In this study, the eruption rate of rat incisors was measured, development stages were determined by histologic or radiographic observations of regions from the cervical loop to the incisal edge, the length of each stage was measured and converted into time based on the eruption rate of the teeth, and the time required for each stage of the tooth’s main development was determined. The results of this study could provide important basic data to improve our understanding of time required for biologic tooth development and calcification.
This study developed the timetable of biomineralization corresponding developmental stages of lower incisors in rats. Enamel and dentin matrix of rats are histochemically the same as those of humans. Accordingly, based on the present study, if the thickness of human enamel and dentin is known, it is possible to estimate the time required for biomineralization in human. Although further study should be needed, this data can be used as important clinical information.

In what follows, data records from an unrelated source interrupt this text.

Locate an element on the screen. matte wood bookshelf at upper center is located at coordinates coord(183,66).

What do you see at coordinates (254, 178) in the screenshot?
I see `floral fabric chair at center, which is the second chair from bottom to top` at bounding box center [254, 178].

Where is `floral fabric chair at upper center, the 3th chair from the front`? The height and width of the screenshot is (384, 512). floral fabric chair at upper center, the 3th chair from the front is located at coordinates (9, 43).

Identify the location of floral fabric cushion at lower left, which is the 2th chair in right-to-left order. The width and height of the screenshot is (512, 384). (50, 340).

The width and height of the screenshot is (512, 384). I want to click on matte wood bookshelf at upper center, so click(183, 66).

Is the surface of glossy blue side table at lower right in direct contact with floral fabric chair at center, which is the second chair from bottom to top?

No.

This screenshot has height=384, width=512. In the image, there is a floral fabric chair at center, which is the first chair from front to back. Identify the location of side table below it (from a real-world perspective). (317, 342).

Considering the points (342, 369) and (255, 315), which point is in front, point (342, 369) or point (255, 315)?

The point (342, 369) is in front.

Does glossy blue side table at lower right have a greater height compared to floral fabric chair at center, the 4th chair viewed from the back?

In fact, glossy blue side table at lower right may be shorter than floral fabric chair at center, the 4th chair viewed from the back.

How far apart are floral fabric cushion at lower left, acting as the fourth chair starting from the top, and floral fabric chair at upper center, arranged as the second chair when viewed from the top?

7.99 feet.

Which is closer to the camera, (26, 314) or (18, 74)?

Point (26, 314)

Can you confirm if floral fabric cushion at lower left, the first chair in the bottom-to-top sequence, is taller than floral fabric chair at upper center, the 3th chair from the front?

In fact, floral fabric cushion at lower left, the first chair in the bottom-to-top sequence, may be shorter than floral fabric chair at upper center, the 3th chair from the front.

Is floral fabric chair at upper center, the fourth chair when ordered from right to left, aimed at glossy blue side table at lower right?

The tooth development is an important topic in pediatric dentistry and pediatric dentists see developing tooth germs on radiographs every day. Because information of tooth biomineralization is extremely limited, it is difficult for a dentist to decide the stage of dental formation and biomineralization. It seems that human teeth are in the alveolar bone for 6-8 years from birth and mineralize for many years before eruption. In this study, the biomineralization in rats was not completed in a long period of time but in a matter of days. Since the structure of human and rat teeth are almost the same, the clinical significance can be found in the light of odontogenesis in pediatric dentistry. Thus, this result can improve understanding of tooth development in human.
V. Conclusions
This study determined the biomineralization period of each stage of lower-incisor development in rats, in which the teeth developmental process is similar to humans. The eruption rate (i.e., the increase in length from the labial gingival margin to the notch over time) was about 600 μm/day (about 25 μm/hour). The length of the zone of enamel secretion was about 4.6 mm, and it took about 184 hours (about 7.7 days) to complete (as assessed histologically). The length of the zone of enamel calcification was about 3.7 mm, and it took about 148 hours (about 6.2 days) to complete (as assessed radiographically). This suggested that the four developmental biomineralization stages of the rat incisor took only several days.
The findings from this animal study could help to understand the rapid biomineralization process of developing tooth germ in rats by analyzing tooth forming period.